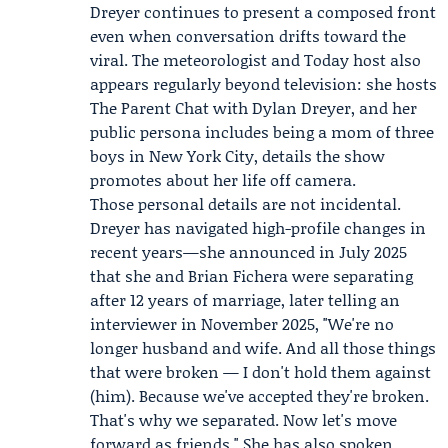
Dreyer continues to present a composed front
even when conversation drifts toward the
viral. The meteorologist and Today host also
appears regularly beyond television: she hosts
The Parent Chat with Dylan Dreyer
, and her
public persona includes being a mom of three
boys in New York City, details the show
promotes about her life off camera.
Those personal details are not incidental.
Dreyer has navigated high-profile changes in
recent years—she announced in July 2025
that she and Brian Fichera were separating
after 12 years of marriage, later telling an
interviewer in November 2025, "We're no
longer husband and wife. And all those things
that were broken — I don't hold them against
(him). Because we've accepted they're broken.
That's why we separated. Now let's move
forward as friends." She has also spoken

Exercise goal:
All lines in the entries above that include "were" should be found and copied.

Result below:
that she and Brian Fichera were separating
that were broken — I don't hold them against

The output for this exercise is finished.